Then there is a little bit of Javascript to glue the components together. The new game button will call:

addElement(node, "game")

Where node is the games root element. Clicking an empty square to make a move will call:

addElement(node, "O")

Where node is the square that was clicked. The addElement function looks like this:

function addElement(parent, name) 
{ 
  var node = parent.getOwnerDocument().createElement(name); 
  parent.appendChild(node); 
  node.makeValid(); 
}

appendChild is used to either insert a new game or insert an O.
The magic is in makeValid which will initialize the game or make the next move according to the rules in the XSD.

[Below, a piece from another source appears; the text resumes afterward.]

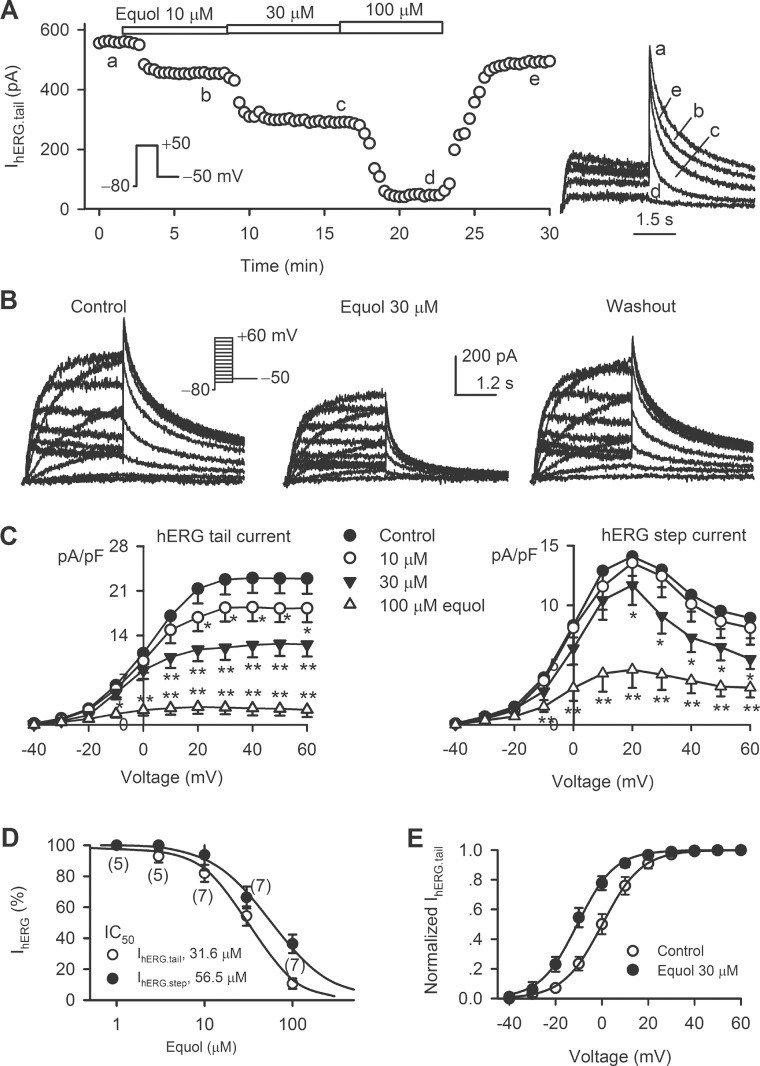
Effects of equol on hERG channels.(A) Time course of IhERG.tail recorded in a representative HEK 293 cell stably expressing KCNH2 with the voltage protocol shown in the inset in the absence and presence of 10, 30, and 100 μM equol. Original current traces at corresponding time points are shown in the right. (B) Voltage-dependent IhERG traces recorded in a typical experiment in the absence and presence of 30 μM equol and upon washout. (C) I-V relationships of IhERG.tail (left) and IhERG.step (right) in the absence and presence of 10, 30, and 100 μM equol (n = 7, *P<0.05, **P<0.01 vs. control). (D) Concentration-response relationships of equol for inhibiting IhERG.tail and IhERG.step were fitted to the Hill equation. The numbers in the parentheses represent experimental number. (E) Variables of normalized IhERG.tail in the absence and presence of 30 μM equol were fitted to the Boltzmann equation.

That's all for now. We have to continue our work on Xopus 4.

Modified: July 10th 2008
By: Laurens van den Oever

ChrisEidhof
anonymous user
July 25th 2008
Haha, totally awesome! What's next, a FPS in Xopus? If it could be done performance-wise, that would be awesome. Use XSL to render your game-state into canvas-objects. Or SVG.
Bhavna
anonymous user
March 10th 2010
The developers wrote a schema that essentially describes the valid states of a tic-tac-toe game. When you click in a square, Xopus validates the document, and finding it “invalid”, responds (via javascript) by putting an X in another square. And so it goes until the game is over. There’s an XSL to render the game in the browser. It’s pretty neat. And the best part: if you find yourself about to lose a game of tic-tac-toe to an XSD schema (how embarassing!) you can cheat and Undo. I don’t know yet how useful Xopus will be to me for real work, but this is easily the most fun application of an XML authoring tool I’ve seen.